Cara Alessandra,
intanto la ringrazio per questa condivisione. Le sue parole raccontano un momento di grande smarrimento, che coinvolge diversi ambiti della sua vita: il lavoro, la salute, le relazioni, il senso di sé. Ognuno di questi aspetti merita attenzione e ascolto, e il fatto che lei si sia posta delle domande, per quanto dolorose, è già un segnale importante.
Leggendo quanto ha scritto, mi sono chiesta se questo stato di apatia e solitudine sia qualcosa che sente da sempre, o se sia emerso in altri periodi della sua vita, oppure negli ultimi mesi, dopo la chiusura dell’esperienza lavorativa. Il vissuto è legittimo in ciascun caso, ma mi sembra una domanda interessante da cui partire.
Riguardo alla circostanza attuale, la perdita del lavoro può avere un forte impatto sull’identità personale perché se è vero che non siamo il nostro lavoro, è anche vero che il lavoro spesso deriva da una scelta di vita personale e occupa gran parte delle nostre energie e del nostro tempo. Questa situazione sta aprendo in lei una riflessione profonda sul senso della sua vita, assolutamente sana e che merita di essere ascoltata.
Scrive di non avere passioni, ma parla del “sogno del giornalismo”. In certo momento della sua vita, quindi, qualcosa l’ha animata. Potremmo riflettere su quando e perché ha iniziato a sentire che non le interessava più nulla. E’ possibile che adesso le venga difficile credere che qualcosa possa entusiasmarla di nuovo, ma l’interesse, a volte, non arriva da solo: può nascere se ci si apre, anche solo un po’, alla possibilità di sperimentare, senza dover già sapere se ci piacerà o meno.

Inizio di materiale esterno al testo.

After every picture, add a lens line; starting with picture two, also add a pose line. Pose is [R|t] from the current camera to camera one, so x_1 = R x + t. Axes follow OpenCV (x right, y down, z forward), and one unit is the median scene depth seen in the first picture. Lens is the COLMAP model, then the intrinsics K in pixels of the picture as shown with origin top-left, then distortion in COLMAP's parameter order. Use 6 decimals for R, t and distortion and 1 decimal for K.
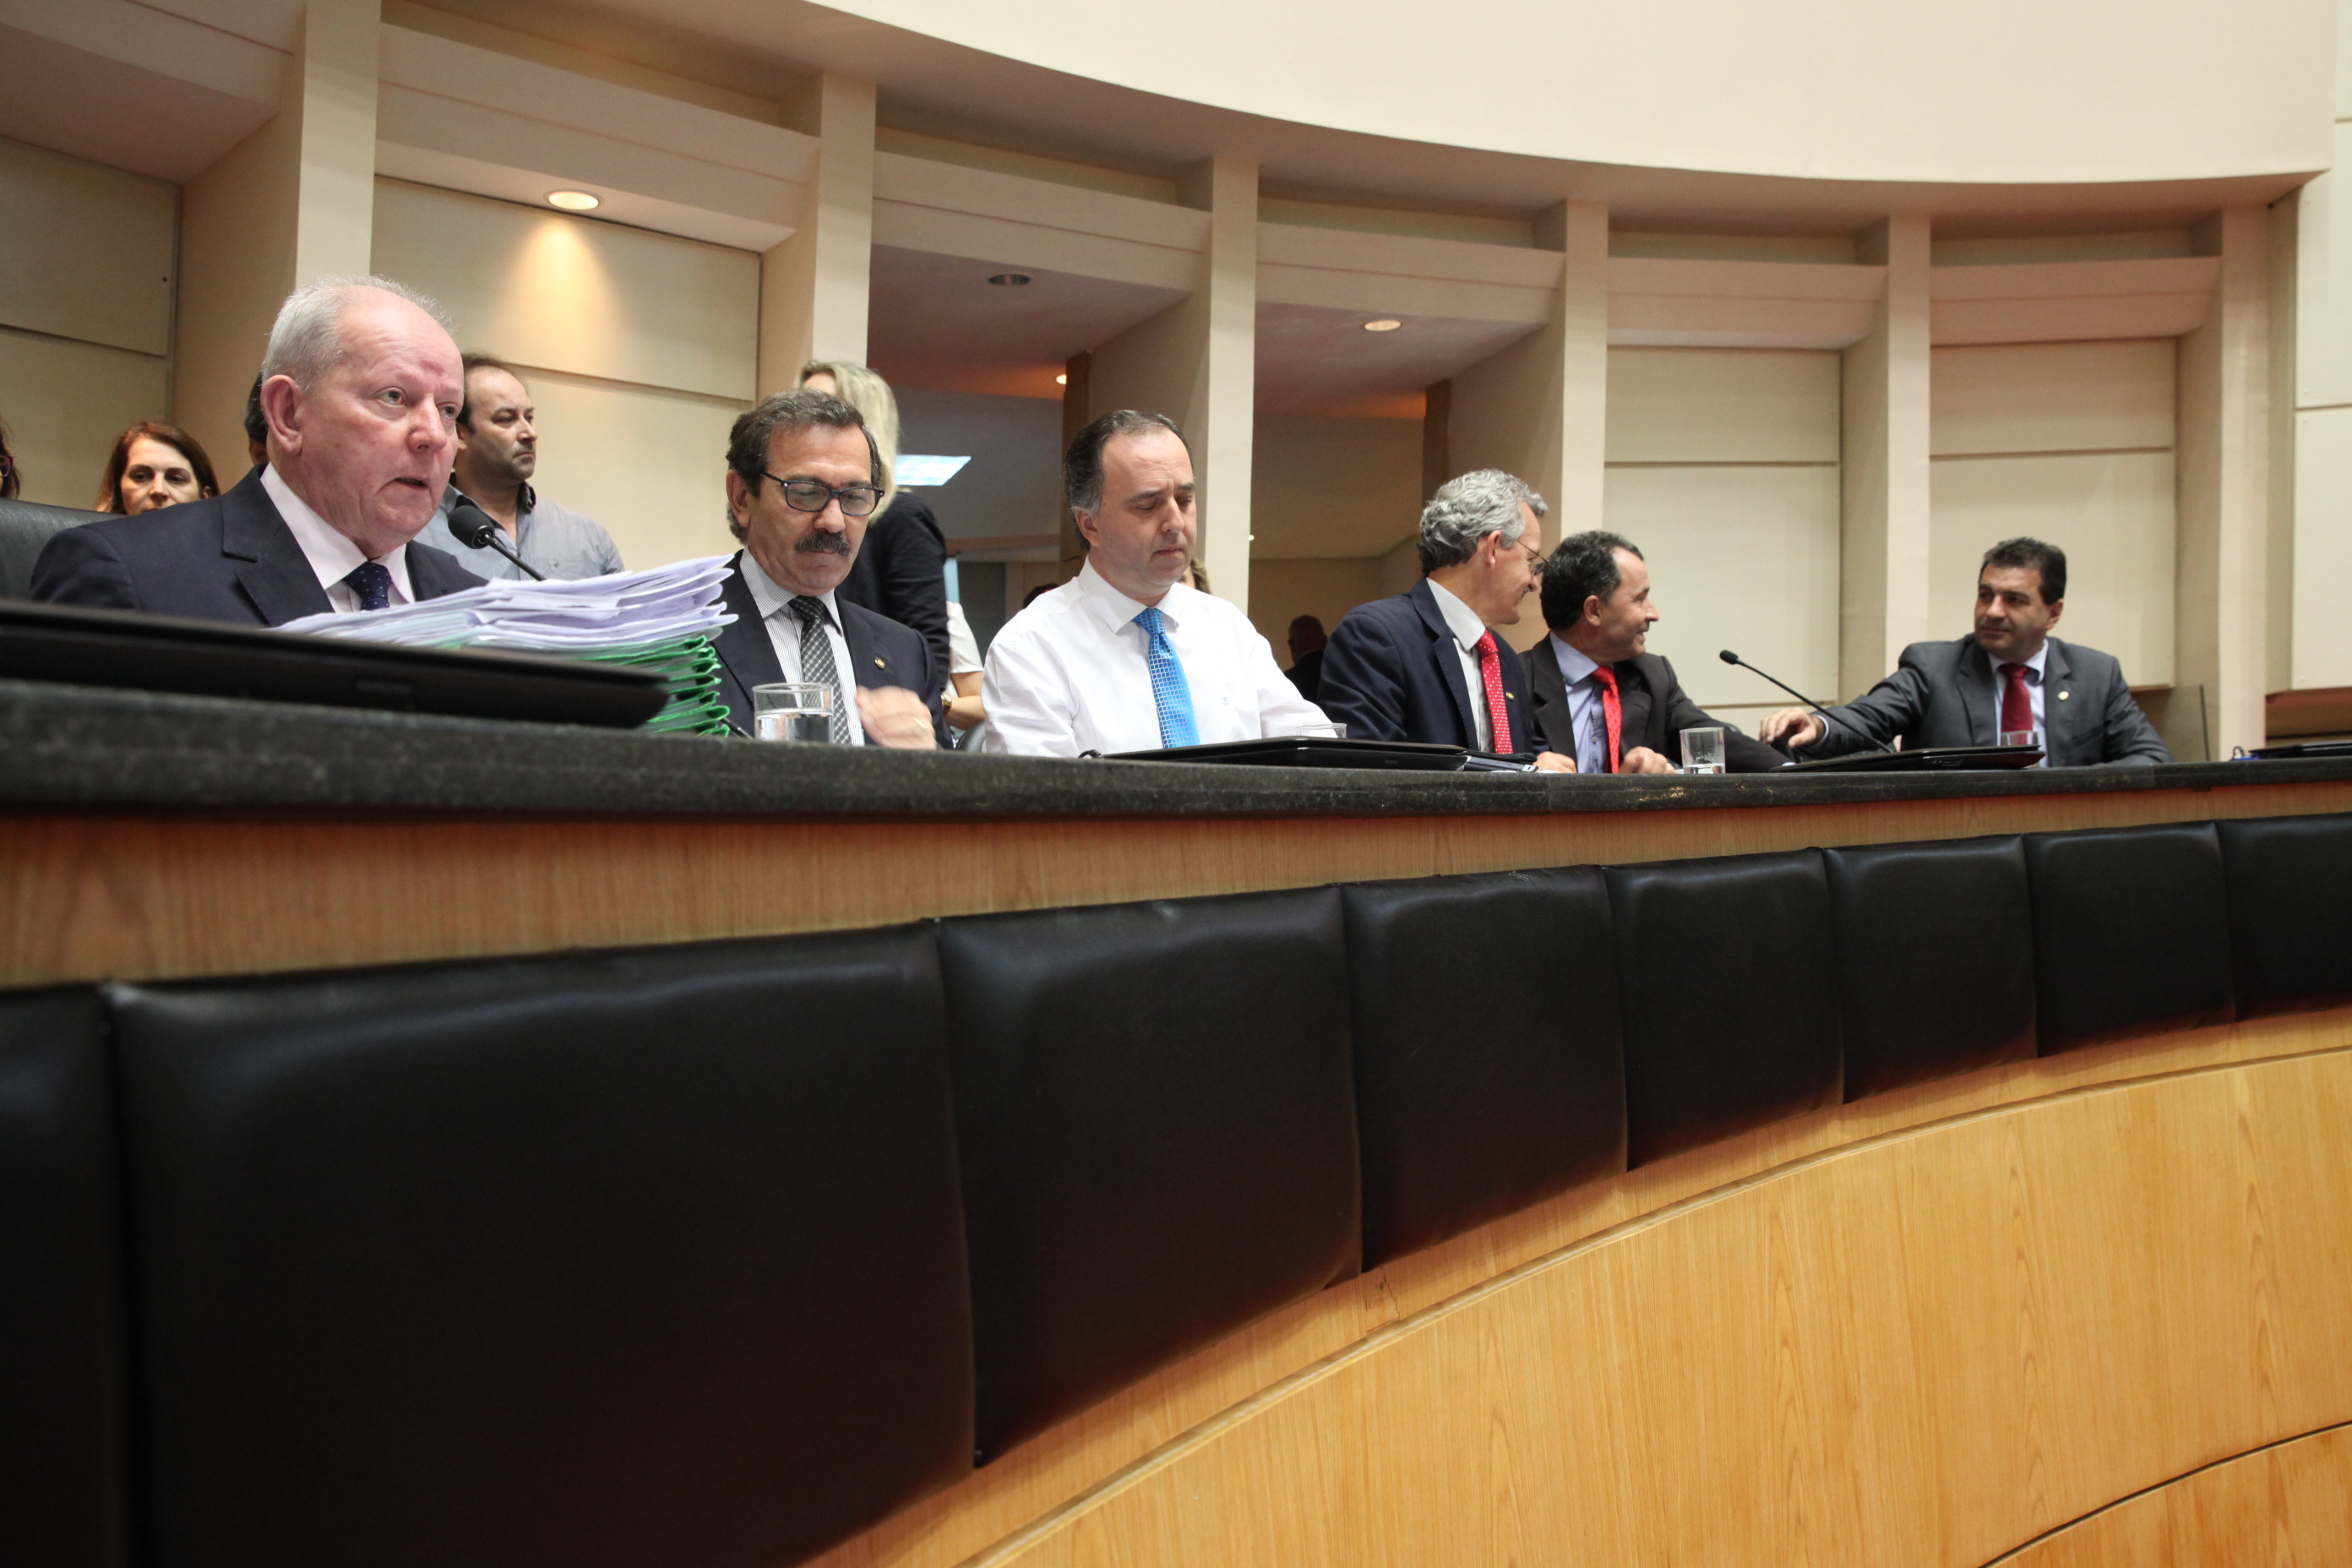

Quando scrive, parla anche del suo bisogno di relazione: vorrebbe avere amicizie più appaganti, vorrebbe un ragazzo, ma si sente bloccata per mancanza di occasioni e forse anche per insicurezza su cosa dire o come essere. Un desiderio di connessione con gli altri e intimità è presente e, anche questo, lascia aperte delle possibilità. Il rapporto con sua madre, che definisce come "la persona che riempie la sua vita", è centrale e rassicurante, ma anche fonte di ansia per il futuro: il pensiero di perderla la fa sentire ancora più sola e impreparata. Ciò è comprensibile, molte persone si sentono così, quando sentono di non avere relazioni solide intorno a sé. Forse qui ci si può chiedere: è possibile iniziare a costruire, gradualmente, uno spazio tutto suo, autonomo, in cui coltivare un piccolo interesse e, magari, conoscenze?
Infine, ha nominato la sua preoccupazione per la salute e il rapporto con il corpo. Scrive che sta bene, ma che ogni sintomo le fa temere gravi malattie. Questo tipo di preoccupazione può diventare molto invasivo, soprattutto se si passa tanto tempo a osservarsi: questo può rafforzare la sensazione che ci sia qualcosa che non va, anche quando non c’è un reale problema. Quando si vive un periodo di incertezza, senza punti fermi, può capitare che ci si concentri su aspetti più immediati, come il corpo, i sintomi, l’aspetto. Non c’è nulla di “sbagliato” in questo: a volte è il modo che troviamo per cercare rassicurazioni, o per avere un punto di controllo in un momento che ci appare confuso. Può essere utile provare a osservarsi con gentilezza: cosa succede dentro di lei quando sente il bisogno di controllarsi allo specchio, o quando si preoccupa per un sintomo? Non per giudicarsi, ma per iniziare a conoscersi meglio e capire come sta. Anche queste sono porte che, se si desidera, possono essere aperte insieme in uno spazio di ascolto.
Tutti questi aspetti meritano uno spazio di cura. Non esistono risposte immediate o soluzioni semplici, ma il fatto che abbia deciso di scrivere e raccontarsi è già un primo passo importante. Potrebbe essere utile iniziare un percorso psicologico per esplorare queste esperienze con uno sguardo gentile e per provare, insieme a qualcuno, a immaginare una strada possibile.
La ringurazio ancora per essersi raccontata con sincerità e per aver condiviso questi pensieri. Se desidera approfondire, rimango a disposizione.